Thank you! You'd think I was at Lodge all the time, and this month, I AM! However, it will be fun to hang out here. York Rite folks might be interested in knowing that I'll be taking my Royal Arch degree in an actual quarry! While I find the YR degrees, so far, deeply meaningful, I joined Scottish Rite first (at the Lodge in Massachusetts where my father took his SR degrees) due to family history. However, since our Blue Lodge also has Chapter and I am working the chairs, I thought it would be a good idea to do at least the RA degrees so that, if I ever do end up in the East, I understand. Well, that's how I thought about it until I started York Rite.
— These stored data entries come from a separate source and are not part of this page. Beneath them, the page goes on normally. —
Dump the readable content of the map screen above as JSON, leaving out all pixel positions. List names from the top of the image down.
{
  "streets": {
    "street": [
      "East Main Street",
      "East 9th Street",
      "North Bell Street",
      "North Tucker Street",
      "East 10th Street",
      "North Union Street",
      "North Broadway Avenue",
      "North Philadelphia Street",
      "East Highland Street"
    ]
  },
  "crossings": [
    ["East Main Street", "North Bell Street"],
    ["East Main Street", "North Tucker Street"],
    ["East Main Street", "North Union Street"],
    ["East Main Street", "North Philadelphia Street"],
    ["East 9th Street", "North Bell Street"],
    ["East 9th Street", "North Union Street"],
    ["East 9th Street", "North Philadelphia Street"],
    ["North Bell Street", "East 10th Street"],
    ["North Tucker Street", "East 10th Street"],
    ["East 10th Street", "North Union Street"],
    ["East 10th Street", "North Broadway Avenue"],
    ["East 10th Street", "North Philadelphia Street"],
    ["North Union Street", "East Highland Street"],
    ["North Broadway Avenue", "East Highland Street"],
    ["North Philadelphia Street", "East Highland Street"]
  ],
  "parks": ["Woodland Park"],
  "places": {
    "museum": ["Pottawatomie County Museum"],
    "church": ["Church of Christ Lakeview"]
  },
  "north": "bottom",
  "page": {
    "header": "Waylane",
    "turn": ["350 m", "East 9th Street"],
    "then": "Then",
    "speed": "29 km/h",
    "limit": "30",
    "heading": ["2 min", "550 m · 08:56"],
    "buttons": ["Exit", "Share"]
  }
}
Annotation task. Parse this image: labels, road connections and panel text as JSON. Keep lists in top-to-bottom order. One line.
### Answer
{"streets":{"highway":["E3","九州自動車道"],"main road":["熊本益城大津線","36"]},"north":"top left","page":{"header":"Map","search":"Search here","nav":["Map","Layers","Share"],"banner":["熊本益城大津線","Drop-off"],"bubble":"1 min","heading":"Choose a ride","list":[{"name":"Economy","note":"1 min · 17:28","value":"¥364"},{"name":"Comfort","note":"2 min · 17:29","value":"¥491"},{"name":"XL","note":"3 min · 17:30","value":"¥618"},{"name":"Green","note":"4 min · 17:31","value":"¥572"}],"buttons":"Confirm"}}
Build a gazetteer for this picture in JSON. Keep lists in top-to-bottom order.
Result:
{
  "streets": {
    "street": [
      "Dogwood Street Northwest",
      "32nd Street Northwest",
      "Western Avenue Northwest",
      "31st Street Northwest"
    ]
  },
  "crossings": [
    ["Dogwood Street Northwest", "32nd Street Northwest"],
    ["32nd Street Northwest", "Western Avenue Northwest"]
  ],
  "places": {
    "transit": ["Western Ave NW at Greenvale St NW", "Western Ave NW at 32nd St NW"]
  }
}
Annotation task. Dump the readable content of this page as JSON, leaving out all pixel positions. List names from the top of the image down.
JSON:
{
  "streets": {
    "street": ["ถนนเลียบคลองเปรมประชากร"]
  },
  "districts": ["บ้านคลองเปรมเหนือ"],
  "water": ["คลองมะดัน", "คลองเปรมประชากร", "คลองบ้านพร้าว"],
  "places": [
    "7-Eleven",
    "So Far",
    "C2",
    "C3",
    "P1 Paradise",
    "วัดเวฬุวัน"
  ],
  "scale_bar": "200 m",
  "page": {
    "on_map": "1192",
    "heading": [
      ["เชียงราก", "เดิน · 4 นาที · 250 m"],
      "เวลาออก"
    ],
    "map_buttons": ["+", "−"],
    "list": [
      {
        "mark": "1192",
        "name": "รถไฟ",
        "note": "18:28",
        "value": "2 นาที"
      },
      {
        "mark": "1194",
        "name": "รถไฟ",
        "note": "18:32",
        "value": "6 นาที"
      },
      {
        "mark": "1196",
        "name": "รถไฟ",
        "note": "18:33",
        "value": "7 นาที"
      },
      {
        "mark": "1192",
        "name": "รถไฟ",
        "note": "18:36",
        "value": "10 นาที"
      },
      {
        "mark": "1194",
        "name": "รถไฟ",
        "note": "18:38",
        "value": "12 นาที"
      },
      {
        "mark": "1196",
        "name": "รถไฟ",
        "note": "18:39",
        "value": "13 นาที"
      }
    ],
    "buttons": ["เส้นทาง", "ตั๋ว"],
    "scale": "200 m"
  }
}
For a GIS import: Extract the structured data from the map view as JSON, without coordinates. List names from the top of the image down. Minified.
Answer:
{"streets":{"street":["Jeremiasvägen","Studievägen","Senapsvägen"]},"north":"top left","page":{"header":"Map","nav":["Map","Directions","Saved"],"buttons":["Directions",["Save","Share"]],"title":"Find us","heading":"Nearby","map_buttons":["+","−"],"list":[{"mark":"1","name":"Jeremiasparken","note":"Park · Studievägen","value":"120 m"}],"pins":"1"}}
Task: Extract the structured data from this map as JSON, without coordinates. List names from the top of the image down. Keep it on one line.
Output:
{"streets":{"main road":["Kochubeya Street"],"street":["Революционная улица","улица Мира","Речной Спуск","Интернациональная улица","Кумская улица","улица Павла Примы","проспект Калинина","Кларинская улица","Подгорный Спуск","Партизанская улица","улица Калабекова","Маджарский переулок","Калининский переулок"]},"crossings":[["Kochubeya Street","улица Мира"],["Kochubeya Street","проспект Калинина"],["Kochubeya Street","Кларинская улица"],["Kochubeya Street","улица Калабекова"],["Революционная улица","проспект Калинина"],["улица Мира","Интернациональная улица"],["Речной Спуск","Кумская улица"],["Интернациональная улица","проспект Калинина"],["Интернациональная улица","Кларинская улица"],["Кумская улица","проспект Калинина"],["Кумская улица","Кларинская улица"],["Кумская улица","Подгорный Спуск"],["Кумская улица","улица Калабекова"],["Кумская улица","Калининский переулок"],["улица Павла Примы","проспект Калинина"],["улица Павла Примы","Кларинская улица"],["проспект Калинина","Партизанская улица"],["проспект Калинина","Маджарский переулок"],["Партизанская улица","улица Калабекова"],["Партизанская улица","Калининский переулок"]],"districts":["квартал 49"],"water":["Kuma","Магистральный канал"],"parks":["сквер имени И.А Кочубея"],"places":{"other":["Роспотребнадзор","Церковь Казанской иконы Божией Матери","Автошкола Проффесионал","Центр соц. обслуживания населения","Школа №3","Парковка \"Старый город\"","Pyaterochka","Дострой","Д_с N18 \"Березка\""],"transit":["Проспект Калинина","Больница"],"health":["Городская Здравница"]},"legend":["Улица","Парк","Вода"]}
So far, I'm extremely impressed with what I have learned about the Craft. 

In case anyone's interested, our Blue Lodge is interesting in that the number of members and officers under 50 is quite large, including our last two Past Masters. That's what it takes, and people willing to work the chairs, to keep the Craft alive. Maine is teeming with new Masons, and our new DeMolay chapter just got four new applicants.


----------



## KSigMason (Sep 5, 2014)

Greetings and welcome. Enjoy the rituals in the quarry; that sounds fun. I am in both Rites, but I am much more active in the York Rite.


----------



## Mike Martin (Sep 5, 2014)

Hello from England


----------



## Benjamin Baxter (Sep 5, 2014)

Welcome brother. We are glad you found the site. There are many brothers from different areas of the world in here.  I am from the Dallas-Fort Worth area of Texas. Seems like you have accomplished alot in a short amount of time, that is awesome.  Our beloved fraternity is blessed to have added a passionate brother to it.


----------



## goomba (Sep 5, 2014)

Welcome to the site.


----------



## Bro. Stewart P.M. (Sep 6, 2014)

Welcome aboard, glad that you are here!


----------



## Warrior1256 (Sep 7, 2014)

Welcome, always glad to have another brother here.


----------



## Companion Joe (Sep 7, 2014)

Welcome


----------



## MaineMason (Sep 7, 2014)

Companion Joe said:


> Welcome





Companion Joe said:


> Welcome



As far as we know, this will be the last Royal Arch degree given at the quarry and it has been a big deal in York Rite in Maine for decades. Our H.P. who is also the outgoing W.M. of our blue lodge wants to make sure the four of us go through it and everyone says it's THE degree to do in that way. He's my mentor, and the one who put me in the line at Blue Lodge. He may retire, but he'll always be my mentor. I'll write about it at the end of the month, when it happens!


----------



## MaineMason (Sep 7, 2014)

Some day, I would like to attend a UGLE lodge when visiting the UK. As involved as I am though I fear that I might make a mistake on something and not be admitted to sit in lodge. Even in the US the F.P.O.F. vary, though the G.L. of Maine, apparently, uses a very ancient rite inherited from the G.L. of Massachusetts, inherited from England.


----------



## MaineMason (Sep 8, 2014)

Mike Martin said:


> Hello from England


Thanks for the greetings from the UK! My great-grandfather was raised in an English lodge, though I'd have to go look at exactly where, but it would have been in Birmingham.


----------